Fiber and complex carbohydrates, on the other hand, tend to increase gas volume without necessarily making it smellier. Beans are a perfect example. They contain oligosaccharides called raffinose and stachyose, sugars that humans can’t break down on their own. When these reach the colon undigested, bacteria ferment them enthusiastically, producing lots of gas. But because the fermentation products are mostly hydrogen and carbon dioxide rather than sulfur compounds, the result is often more gas that’s relatively mild in odor. So beans may make you gassy, but the smell factor depends more on what else you ate alongside them.
Volume vs. Odor: Two Different Problems
It’s worth separating the question of “why do I fart so much?” from “why do my farts smell so bad?” because they have different answers. High volume typically comes from fermentable carbohydrates: beans, lentils, whole grains, and foods containing lactose or fructose that you might not fully digest. Swallowed air from eating quickly, chewing gum, or drinking carbonated beverages also adds to volume.
Bad smell, on the other hand, is almost entirely about sulfur. A low-volume fart from a steak dinner can be far more offensive than a high-volume one from a bowl of lentil soup. When people complain about smell specifically, the answer nearly always traces back to sulfur-containing foods or the particular balance of sulfate-reducing bacteria in their gut.
When Smelly Gas Signals Something Else
Persistently foul-smelling gas, especially when paired with other symptoms, can point to digestive conditions worth investigating. Small intestinal bacterial overgrowth (SIBO) occurs when bacteria proliferate in the small intestine where they don’t normally thrive in large numbers, producing extra gas along with diarrhea and weight loss. Celiac disease, lactose intolerance, and fructose intolerance all involve incomplete digestion of specific nutrients, which leaves more undigested material for bacteria to ferment in the colon.
Irritable bowel syndrome and other functional GI disorders can also amplify gas symptoms. In some cases, the issue isn’t that you’re producing more gas than average but that your gut is more sensitive to normal amounts of it. If smelly gas comes with persistent bloating, unexplained weight loss, changes in stool consistency, or abdominal pain, those are signs that something beyond diet may be involved.
How to Reduce the Smell
Since sulfur drives the odor, reducing sulfur intake is the most direct approach. Cutting back on red meat, eggs, and cruciferous vegetables for a few days can make a noticeable difference. Shifting toward a more plant-based, higher-fiber diet has been shown in feeding studies to lower fecal sulfide levels, though the transition itself may temporarily increase gas volume as your gut bacteria adjust to the new fuel source.
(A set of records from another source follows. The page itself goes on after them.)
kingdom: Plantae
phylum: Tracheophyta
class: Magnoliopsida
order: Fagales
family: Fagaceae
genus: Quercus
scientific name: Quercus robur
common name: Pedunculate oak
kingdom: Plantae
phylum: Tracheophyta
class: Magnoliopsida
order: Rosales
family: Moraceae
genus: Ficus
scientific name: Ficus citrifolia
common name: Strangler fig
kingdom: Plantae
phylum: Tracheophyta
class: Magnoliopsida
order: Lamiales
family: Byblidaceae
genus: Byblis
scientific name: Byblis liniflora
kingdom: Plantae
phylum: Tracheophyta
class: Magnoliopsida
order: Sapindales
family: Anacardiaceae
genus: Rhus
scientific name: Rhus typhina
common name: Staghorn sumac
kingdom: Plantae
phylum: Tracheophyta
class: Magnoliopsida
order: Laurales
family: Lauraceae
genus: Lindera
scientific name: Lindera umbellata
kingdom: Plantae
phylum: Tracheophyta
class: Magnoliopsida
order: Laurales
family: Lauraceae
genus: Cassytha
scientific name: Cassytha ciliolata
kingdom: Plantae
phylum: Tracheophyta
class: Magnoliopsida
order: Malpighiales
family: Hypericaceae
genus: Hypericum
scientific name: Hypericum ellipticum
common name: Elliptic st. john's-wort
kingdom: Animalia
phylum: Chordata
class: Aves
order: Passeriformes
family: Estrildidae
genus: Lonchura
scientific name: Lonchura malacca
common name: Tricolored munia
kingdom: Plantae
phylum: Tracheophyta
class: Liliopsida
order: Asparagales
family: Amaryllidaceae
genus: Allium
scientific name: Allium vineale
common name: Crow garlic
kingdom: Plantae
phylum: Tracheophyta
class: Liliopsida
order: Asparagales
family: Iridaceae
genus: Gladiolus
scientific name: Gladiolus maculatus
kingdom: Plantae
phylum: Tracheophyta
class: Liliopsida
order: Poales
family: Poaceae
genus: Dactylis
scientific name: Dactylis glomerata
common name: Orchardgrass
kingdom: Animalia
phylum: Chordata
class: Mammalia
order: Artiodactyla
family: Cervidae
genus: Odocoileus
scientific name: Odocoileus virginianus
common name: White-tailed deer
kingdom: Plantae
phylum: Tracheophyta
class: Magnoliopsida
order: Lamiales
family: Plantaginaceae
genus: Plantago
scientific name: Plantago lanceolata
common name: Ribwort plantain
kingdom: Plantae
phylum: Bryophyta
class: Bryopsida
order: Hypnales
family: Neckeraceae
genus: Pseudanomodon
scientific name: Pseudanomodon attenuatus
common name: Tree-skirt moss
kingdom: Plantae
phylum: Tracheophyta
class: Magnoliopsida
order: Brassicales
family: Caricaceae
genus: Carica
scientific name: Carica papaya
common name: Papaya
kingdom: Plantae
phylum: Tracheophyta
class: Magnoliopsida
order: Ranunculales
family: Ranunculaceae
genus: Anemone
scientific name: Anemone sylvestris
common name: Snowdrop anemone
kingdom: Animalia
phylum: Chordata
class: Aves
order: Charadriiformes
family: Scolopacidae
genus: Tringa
Eating more slowly reduces the amount of air you swallow, which cuts total gas volume. Cooking beans thoroughly and soaking them before cooking helps break down some of the oligosaccharides responsible for excessive fermentation. Gradually increasing fiber intake rather than jumping in all at once gives your microbiome time to adapt, which typically reduces both volume and discomfort over a few weeks.
Your gut bacteria are adaptable. The composition of your microbiome shifts in response to consistent dietary changes, so what makes you gassy today may not have the same effect a month from now if your eating patterns change. The bacteria that thrive on your usual diet are the ones that determine what your gas smells like, and that population is always in flux.